# Source information
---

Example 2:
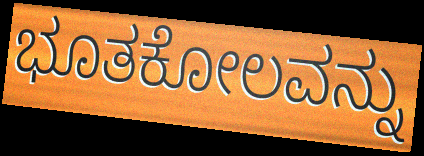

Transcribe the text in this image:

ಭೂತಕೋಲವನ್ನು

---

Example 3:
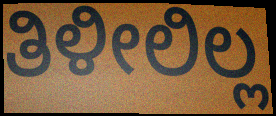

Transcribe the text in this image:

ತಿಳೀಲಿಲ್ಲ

==

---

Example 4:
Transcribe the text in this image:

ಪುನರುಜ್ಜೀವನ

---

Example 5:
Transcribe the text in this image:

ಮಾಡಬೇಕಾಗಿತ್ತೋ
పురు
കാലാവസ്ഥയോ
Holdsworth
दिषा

# Your goal
Could you work out how many lines of the data above contain the word "Example"? Give only the number.

# The completed task
4